I woke up suddenly after that, hardly able to breathe, but when I finally fell back to sleep, I had the oddest dream of all.

This dream wasn’t agitated like the others, but peaceful. And that alone was strange, because it was about my daddy. At least I thought it was him at first. I couldn’t make out his face in the darkness. Like the dream before, in the woods, I just knew it was him. He stood over my bed, watching me sleep. He seemed thoughtful and curious and not in any hurry. Once, he started to reach out, but then he drew his hand back, like he was worried I might wake. He stood over me for the longest time. And the most peculiar thing was how the dream eased my mind and led me, finally, into a deep and restful sleep.

That’s how, in the end, I knew it wasn’t Daddy. It couldn’t have been him. Because whoever it was actually cared.

Once the horrible people left with their mutt, he began to venture closer to the house, to be there waiting as soon as the girl got home in the afternoon.

When the weather was good, he even trailed her closer and closer to the cabin. Each day she coaxed him a little farther with bribes of roasted meat or fish from the previous night’s supper. She took care not to force or frighten him, moving slowly and speaking in a low, quiet way, waiting for him to decide to move farther on.

Eventually, against his better judgment, he was shadowing her most of the way there, as far as the underside of the silver house. From there he watched, kept his eyes open, but saw no sign of the savage or his son.

Near sunset each day, he followed her back to the man’s house, and after dinner, when the man returned to his shop, the cat climbed onto the man’s porch. The girl sat with him there—she on the porch swing at one end, and he on a soft, dry cushion she’d put down at the other. It was just the two of them then, the cat’s favorite hours.

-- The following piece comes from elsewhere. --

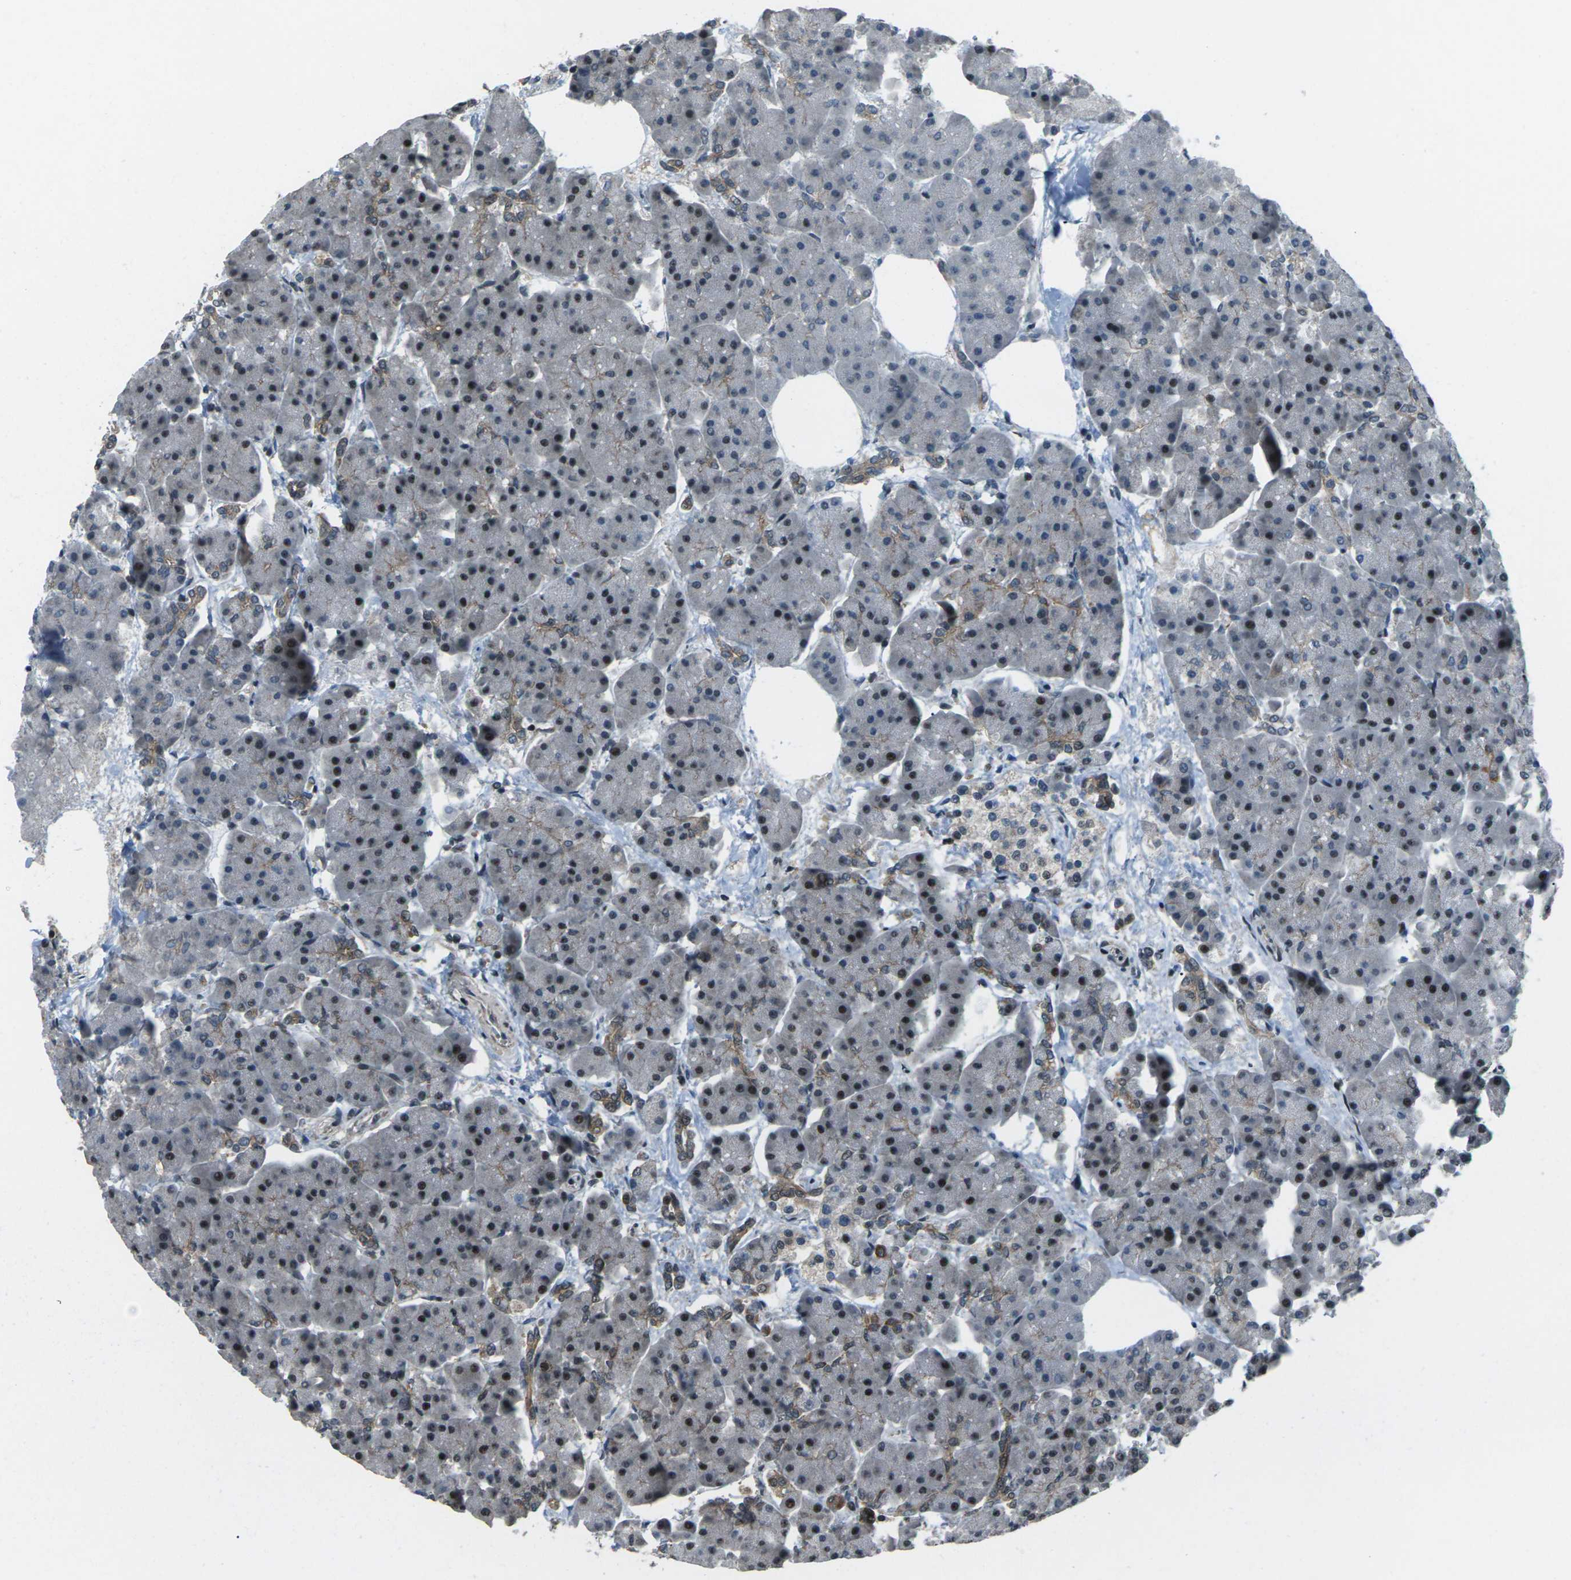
{"staining": {"intensity": "strong", "quantity": ">75%", "location": "cytoplasmic/membranous,nuclear"}, "tissue": "pancreas", "cell_type": "Exocrine glandular cells", "image_type": "normal", "snomed": [{"axis": "morphology", "description": "Normal tissue, NOS"}, {"axis": "topography", "description": "Pancreas"}], "caption": "About >75% of exocrine glandular cells in unremarkable pancreas exhibit strong cytoplasmic/membranous,nuclear protein positivity as visualized by brown immunohistochemical staining.", "gene": "UBE2S", "patient": {"sex": "female", "age": 70}}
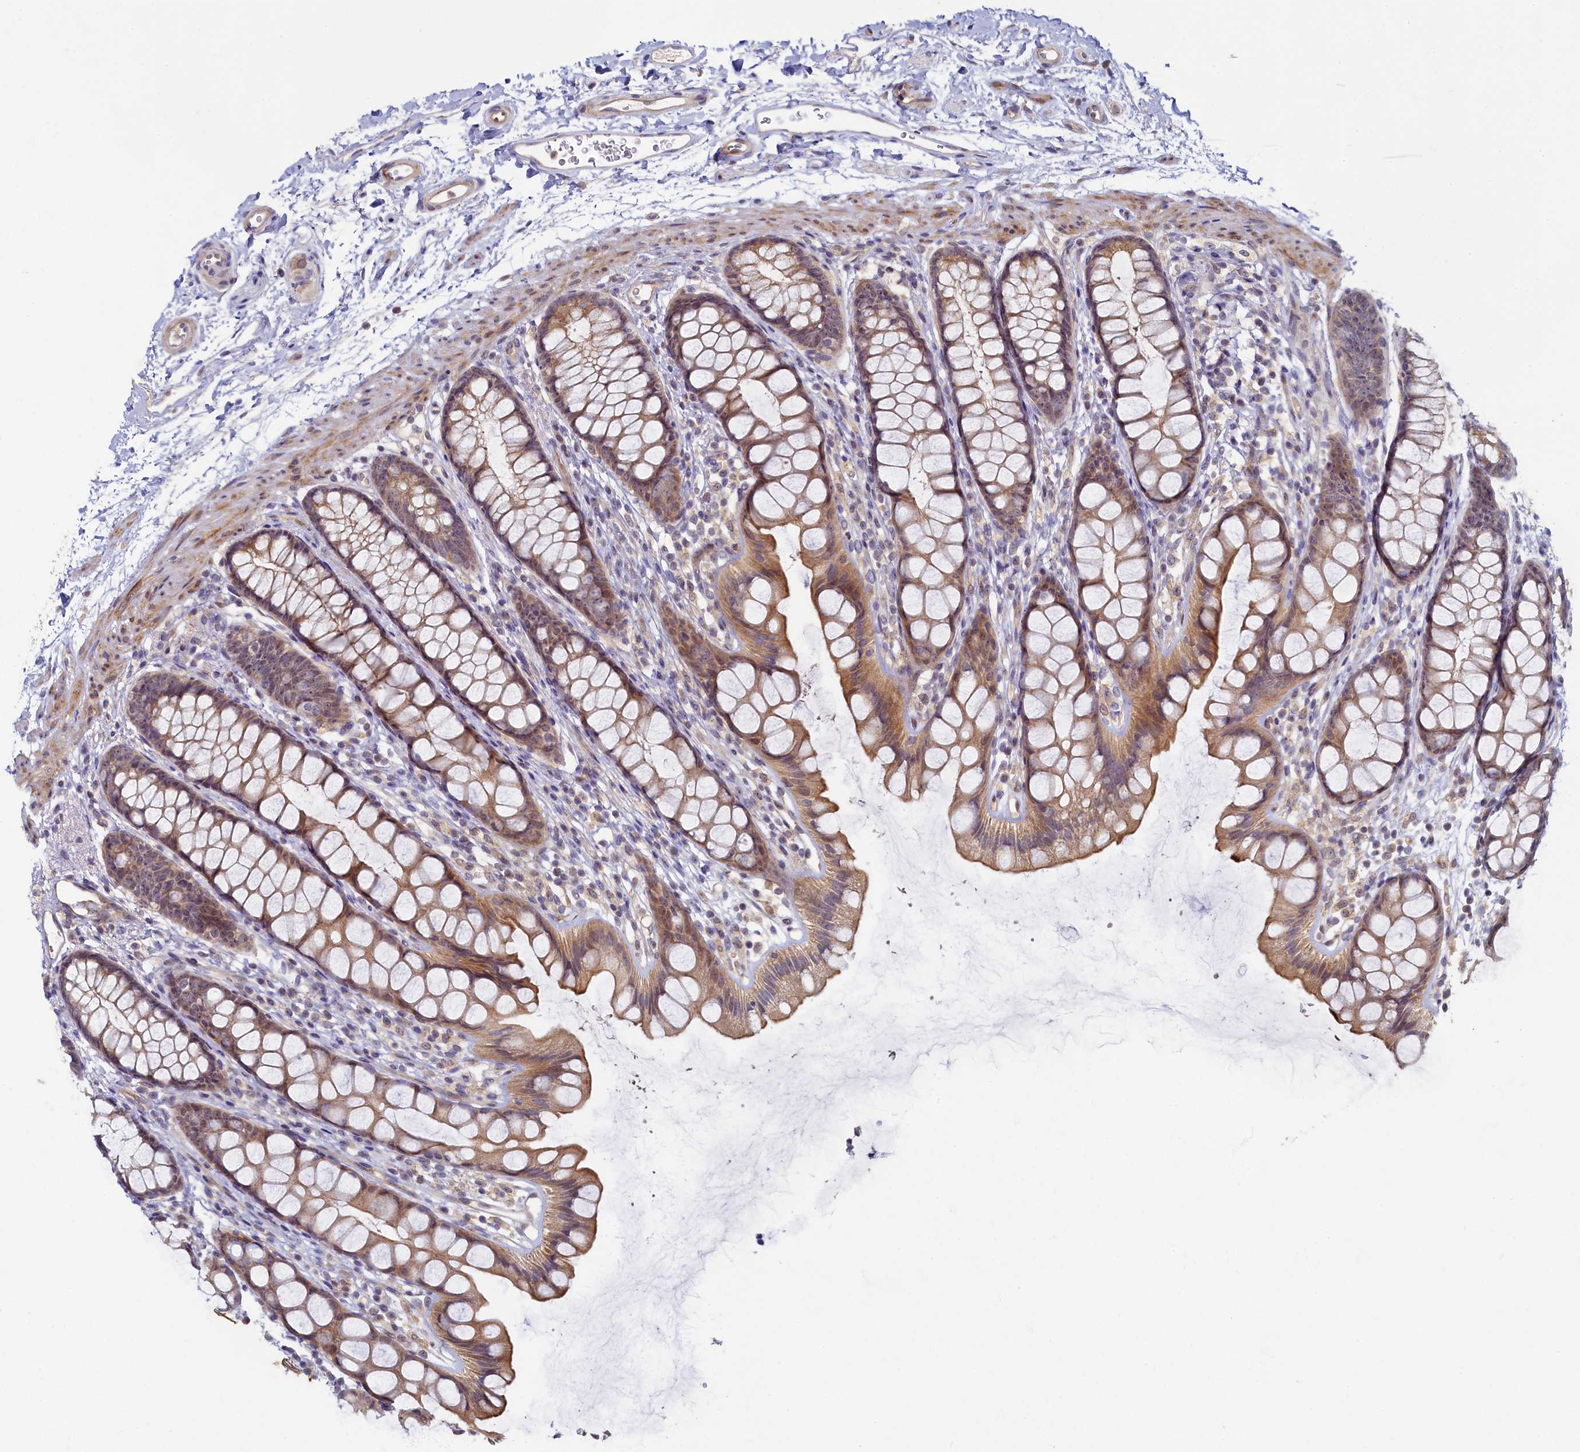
{"staining": {"intensity": "moderate", "quantity": ">75%", "location": "cytoplasmic/membranous"}, "tissue": "rectum", "cell_type": "Glandular cells", "image_type": "normal", "snomed": [{"axis": "morphology", "description": "Normal tissue, NOS"}, {"axis": "topography", "description": "Rectum"}], "caption": "Glandular cells exhibit medium levels of moderate cytoplasmic/membranous expression in approximately >75% of cells in unremarkable rectum. Nuclei are stained in blue.", "gene": "CEP20", "patient": {"sex": "female", "age": 65}}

C’mere, she would call from the house doorway or the yard or her window high up in the house. The sound of her voice was musical and sweet, and if he could hear it, wherever he was, whatever he was doing, he would come. I’m going to name you Mr. C’mere, the girl said to him one day. Mr., for respect, and C’mere, because that’s what you come to. And he understood those sounds were his and his alone.

When the weather turned wintry, the girl kept closer to home. The man’s helper made a small, swinging door beside the main one. The helper put a window in the little door so the cat could see in, and the cat began to lie in front of it, watching the girl’s movements inside the house. The girl, on the inside, tried to urge him through it. The helper chuckled. The cat stayed stubbornly outside, though once when she was gone a long time, he pushed his head through to look around.